TASK STATEMENT:
Type the entries out again exactly as they read, but leave every picture behind.

ENTRIES SUPPLIED:
● ● ● ●

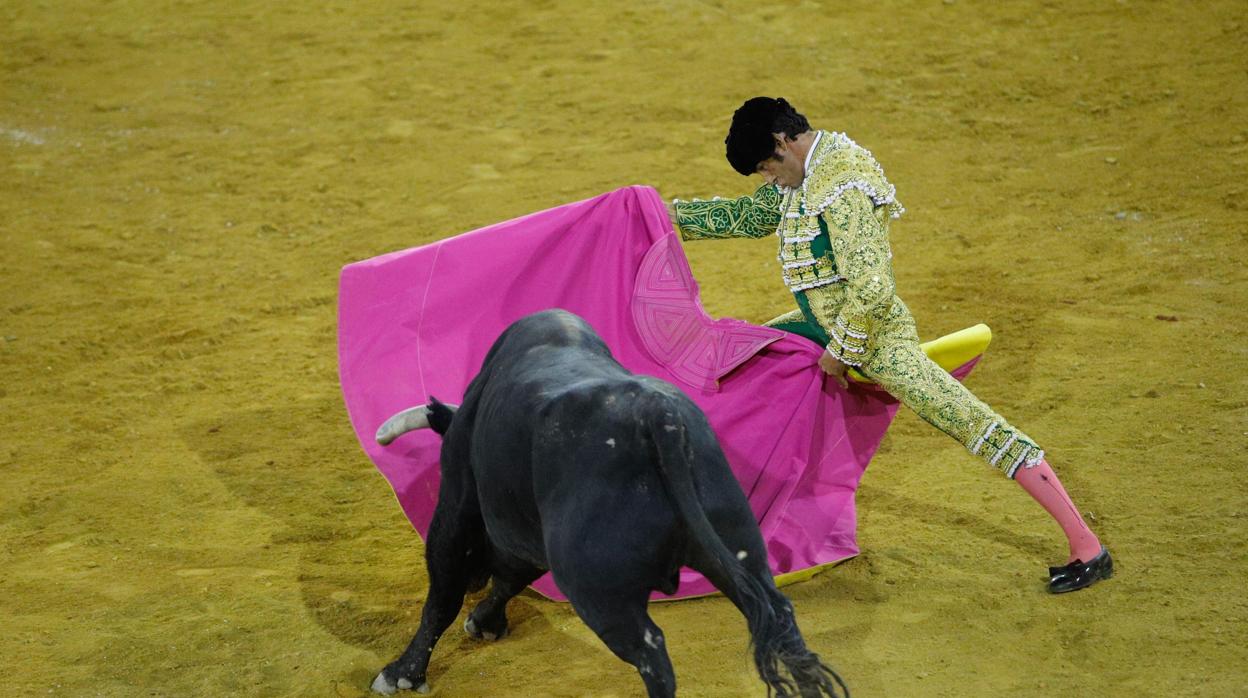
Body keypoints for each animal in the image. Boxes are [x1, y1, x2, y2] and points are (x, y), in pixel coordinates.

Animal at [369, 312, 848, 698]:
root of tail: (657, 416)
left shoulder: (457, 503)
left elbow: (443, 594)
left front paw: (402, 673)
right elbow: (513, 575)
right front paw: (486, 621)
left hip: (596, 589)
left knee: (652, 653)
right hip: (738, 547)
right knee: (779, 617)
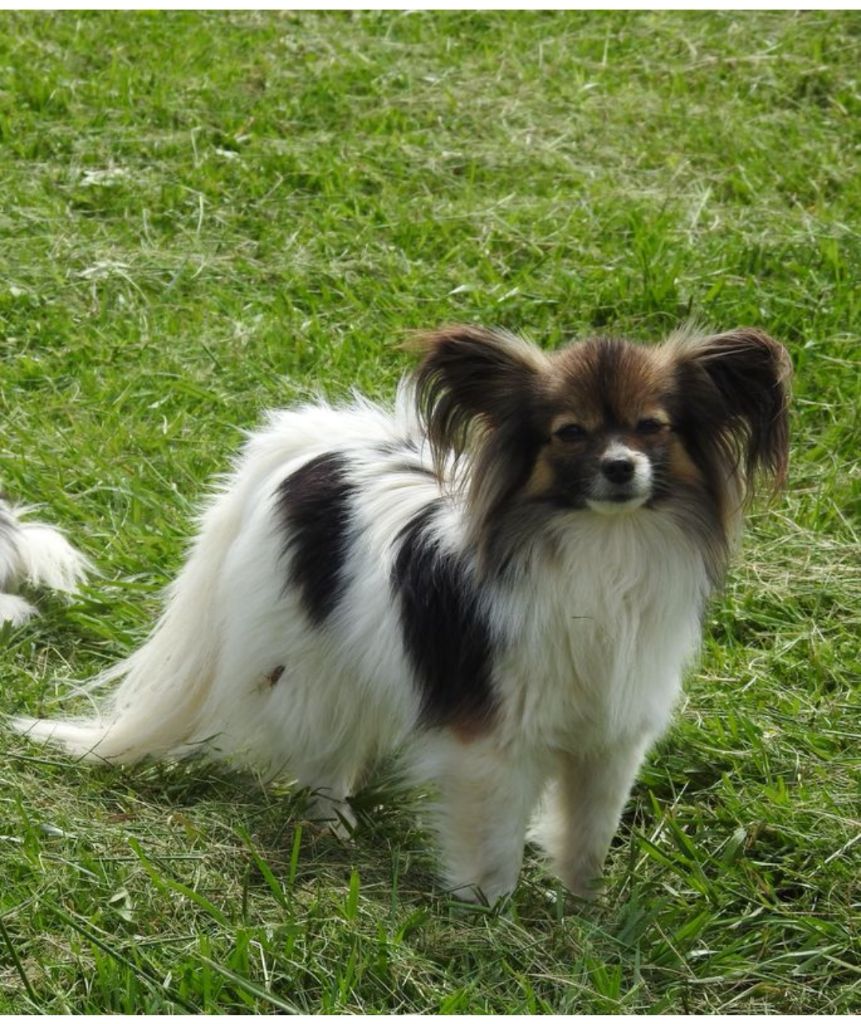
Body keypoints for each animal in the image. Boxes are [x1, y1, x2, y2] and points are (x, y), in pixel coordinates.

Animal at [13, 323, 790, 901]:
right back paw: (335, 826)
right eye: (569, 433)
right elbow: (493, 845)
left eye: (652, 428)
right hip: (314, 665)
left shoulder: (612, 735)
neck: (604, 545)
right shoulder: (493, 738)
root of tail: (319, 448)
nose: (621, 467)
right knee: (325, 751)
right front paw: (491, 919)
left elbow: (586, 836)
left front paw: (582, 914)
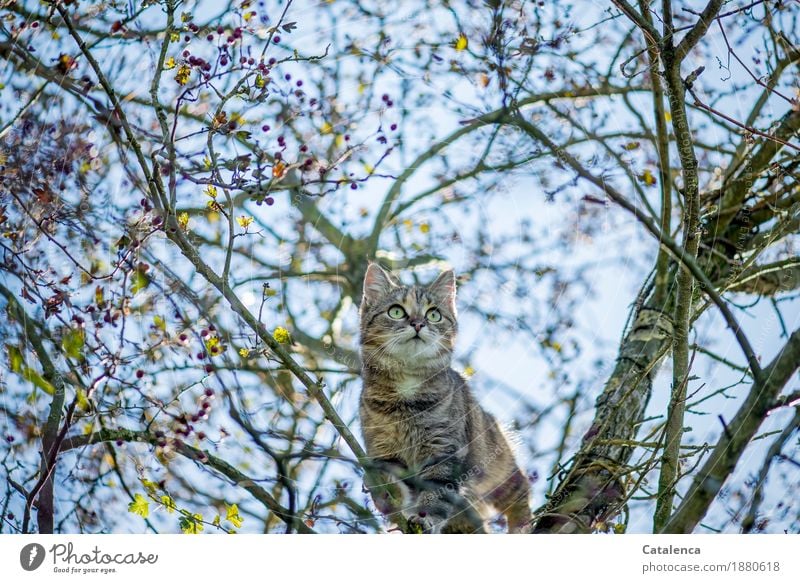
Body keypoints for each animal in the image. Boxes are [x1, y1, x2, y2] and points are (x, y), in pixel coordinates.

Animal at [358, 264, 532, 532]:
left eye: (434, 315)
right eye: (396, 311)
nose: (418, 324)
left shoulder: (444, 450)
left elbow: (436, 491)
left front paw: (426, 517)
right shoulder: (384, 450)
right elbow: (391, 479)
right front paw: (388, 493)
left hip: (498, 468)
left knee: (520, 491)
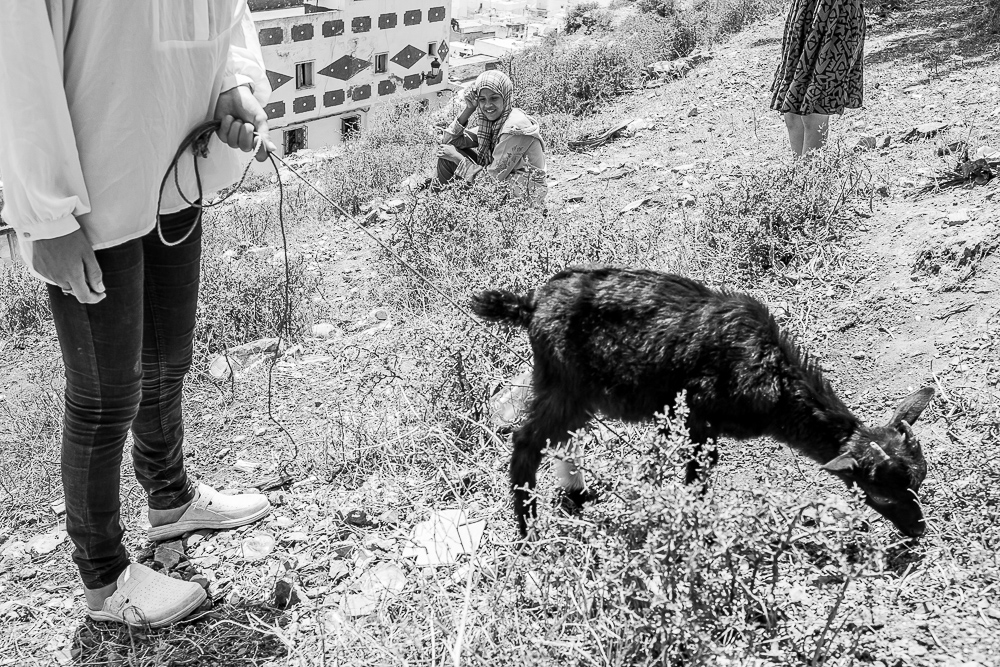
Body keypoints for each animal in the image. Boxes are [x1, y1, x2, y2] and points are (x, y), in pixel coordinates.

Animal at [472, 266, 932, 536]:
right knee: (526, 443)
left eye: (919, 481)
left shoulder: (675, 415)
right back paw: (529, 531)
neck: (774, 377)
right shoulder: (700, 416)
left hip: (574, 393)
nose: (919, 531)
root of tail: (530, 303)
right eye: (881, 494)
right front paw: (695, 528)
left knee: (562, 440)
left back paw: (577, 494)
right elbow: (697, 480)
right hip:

● ● ● ●

EXERCISE ANSWER:
Body keypoints for each animal in the image. Boxes are [x1, y1, x2, y2] and points are (x, y), in pixel coordinates.

Animal at [369, 312, 848, 698]:
root of tail: (657, 416)
left shoulder: (457, 503)
left elbow: (443, 594)
left front paw: (402, 673)
right elbow: (513, 575)
right front paw: (486, 621)
left hip: (596, 589)
left knee: (652, 653)
right hip: (738, 547)
right knee: (779, 617)
Body keypoints for each animal in the image. Boxes are [x1, y1, x2, y2] and points are (x, y), in pixel coordinates.

Animal at [13, 323, 790, 901]:
right back paw: (335, 826)
right eye: (569, 433)
right elbow: (493, 845)
left eye: (652, 428)
right hip: (314, 665)
left shoulder: (612, 735)
neck: (604, 545)
right shoulder: (493, 738)
root of tail: (319, 448)
nose: (621, 467)
right knee: (325, 751)
right front paw: (491, 919)
left elbow: (586, 836)
left front paw: (582, 914)
Body keypoints for each animal in the image. Boxes are [x1, y1, x2, y2] and points are (x, y), in pixel coordinates.

Animal at [358, 264, 532, 532]:
left eye: (434, 315)
right eye: (396, 311)
nose: (418, 324)
left shoulder: (444, 450)
left elbow: (436, 491)
left front paw: (426, 517)
right shoulder: (384, 450)
right elbow: (391, 479)
right front paw: (388, 493)
left hip: (498, 468)
left knee: (520, 491)
Body keypoints for each animal in the image. Boxes are [x1, y1, x2, y2] and points are (x, y), in pixel coordinates.

Animal at [472, 266, 932, 536]:
right knee: (526, 443)
left eye: (919, 481)
left shoulder: (675, 415)
right back paw: (529, 531)
neck: (774, 377)
right shoulder: (700, 416)
left hip: (574, 393)
nose: (919, 531)
root of tail: (530, 303)
right eye: (881, 494)
right front paw: (695, 528)
left knee: (562, 440)
left back paw: (577, 494)
right elbow: (697, 480)
right hip:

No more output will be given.